**Assignment**
Copy out the records again. Change nothing.

**Data supplied**
++++++

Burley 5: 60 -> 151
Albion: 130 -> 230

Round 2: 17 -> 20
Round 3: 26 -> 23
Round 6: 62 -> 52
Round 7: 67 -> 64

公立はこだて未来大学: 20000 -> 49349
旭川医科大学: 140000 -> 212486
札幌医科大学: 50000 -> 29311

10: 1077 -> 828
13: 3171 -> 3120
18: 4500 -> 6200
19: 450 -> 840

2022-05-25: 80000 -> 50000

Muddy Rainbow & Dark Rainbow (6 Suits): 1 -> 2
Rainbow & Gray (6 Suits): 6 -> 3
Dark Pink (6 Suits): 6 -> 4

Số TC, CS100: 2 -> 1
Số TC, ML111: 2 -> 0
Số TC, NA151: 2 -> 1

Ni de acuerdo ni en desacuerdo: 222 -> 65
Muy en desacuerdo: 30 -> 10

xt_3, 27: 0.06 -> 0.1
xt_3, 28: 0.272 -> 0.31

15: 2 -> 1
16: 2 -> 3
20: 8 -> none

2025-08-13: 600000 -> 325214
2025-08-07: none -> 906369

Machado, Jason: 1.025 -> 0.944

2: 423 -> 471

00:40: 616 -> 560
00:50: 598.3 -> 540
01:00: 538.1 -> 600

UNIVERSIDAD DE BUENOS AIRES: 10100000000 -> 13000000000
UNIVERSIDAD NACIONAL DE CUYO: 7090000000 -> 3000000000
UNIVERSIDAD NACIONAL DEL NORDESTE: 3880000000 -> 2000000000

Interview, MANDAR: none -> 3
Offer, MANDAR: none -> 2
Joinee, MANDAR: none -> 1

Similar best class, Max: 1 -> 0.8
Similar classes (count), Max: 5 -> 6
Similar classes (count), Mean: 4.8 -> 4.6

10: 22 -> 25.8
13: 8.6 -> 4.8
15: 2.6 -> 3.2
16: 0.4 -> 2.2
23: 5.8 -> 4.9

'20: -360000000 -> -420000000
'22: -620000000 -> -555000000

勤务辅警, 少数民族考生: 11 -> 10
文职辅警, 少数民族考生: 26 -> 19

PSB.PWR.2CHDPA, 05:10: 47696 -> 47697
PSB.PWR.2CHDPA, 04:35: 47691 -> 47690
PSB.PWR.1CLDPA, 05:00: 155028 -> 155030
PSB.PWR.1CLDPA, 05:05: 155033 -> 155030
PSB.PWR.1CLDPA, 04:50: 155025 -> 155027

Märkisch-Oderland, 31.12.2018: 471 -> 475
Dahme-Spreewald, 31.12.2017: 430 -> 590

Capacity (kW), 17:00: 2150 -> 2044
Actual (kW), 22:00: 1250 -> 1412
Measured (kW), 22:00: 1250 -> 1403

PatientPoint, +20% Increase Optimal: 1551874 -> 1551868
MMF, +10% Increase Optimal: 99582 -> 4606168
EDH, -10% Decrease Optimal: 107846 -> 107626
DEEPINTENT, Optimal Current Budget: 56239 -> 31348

++++++

**Output for this task**
Burley 5: 60 -> 151
Albion: 130 -> 230

Round 2: 17 -> 20
Round 3: 26 -> 23
Round 6: 62 -> 52
Round 7: 67 -> 64

公立はこだて未来大学: 20000 -> 49349
旭川医科大学: 140000 -> 212486
札幌医科大学: 50000 -> 29311

10: 1077 -> 828
13: 3171 -> 3120
18: 4500 -> 6200
19: 450 -> 840

2022-05-25: 80000 -> 50000

Muddy Rainbow & Dark Rainbow (6 Suits): 1 -> 2
Rainbow & Gray (6 Suits): 6 -> 3
Dark Pink (6 Suits): 6 -> 4

Số TC, CS100: 2 -> 1
Số TC, ML111: 2 -> 0
Số TC, NA151: 2 -> 1

Ni de acuerdo ni en desacuerdo: 222 -> 65
Muy en desacuerdo: 30 -> 10

xt_3, 27: 0.06 -> 0.1
xt_3, 28: 0.272 -> 0.31

15: 2 -> 1
16: 2 -> 3
20: 8 -> none

2025-08-13: 600000 -> 325214
2025-08-07: none -> 906369

Machado, Jason: 1.025 -> 0.944

2: 423 -> 471

00:40: 616 -> 560
00:50: 598.3 -> 540
01:00: 538.1 -> 600

UNIVERSIDAD DE BUENOS AIRES: 10100000000 -> 13000000000
UNIVERSIDAD NACIONAL DE CUYO: 7090000000 -> 3000000000
UNIVERSIDAD NACIONAL DEL NORDESTE: 3880000000 -> 2000000000

Interview, MANDAR: none -> 3
Offer, MANDAR: none -> 2
Joinee, MANDAR: none -> 1

Similar best class, Max: 1 -> 0.8
Similar classes (count), Max: 5 -> 6
Similar classes (count), Mean: 4.8 -> 4.6

10: 22 -> 25.8
13: 8.6 -> 4.8
15: 2.6 -> 3.2
16: 0.4 -> 2.2
23: 5.8 -> 4.9

'20: -360000000 -> -420000000
'22: -620000000 -> -555000000

勤务辅警, 少数民族考生: 11 -> 10
文职辅警, 少数民族考生: 26 -> 19

PSB.PWR.2CHDPA, 05:10: 47696 -> 47697
PSB.PWR.2CHDPA, 04:35: 47691 -> 47690
PSB.PWR.1CLDPA, 05:00: 155028 -> 155030
PSB.PWR.1CLDPA, 05:05: 155033 -> 155030
PSB.PWR.1CLDPA, 04:50: 155025 -> 155027

Märkisch-Oderland, 31.12.2018: 471 -> 475
Dahme-Spreewald, 31.12.2017: 430 -> 590

Capacity (kW), 17:00: 2150 -> 2044
Actual (kW), 22:00: 1250 -> 1412
Measured (kW), 22:00: 1250 -> 1403

PatientPoint, +20% Increase Optimal: 1551874 -> 1551868
MMF, +10% Increase Optimal: 99582 -> 4606168
EDH, -10% Decrease Optimal: 107846 -> 107626
DEEPINTENT, Optimal Current Budget: 56239 -> 31348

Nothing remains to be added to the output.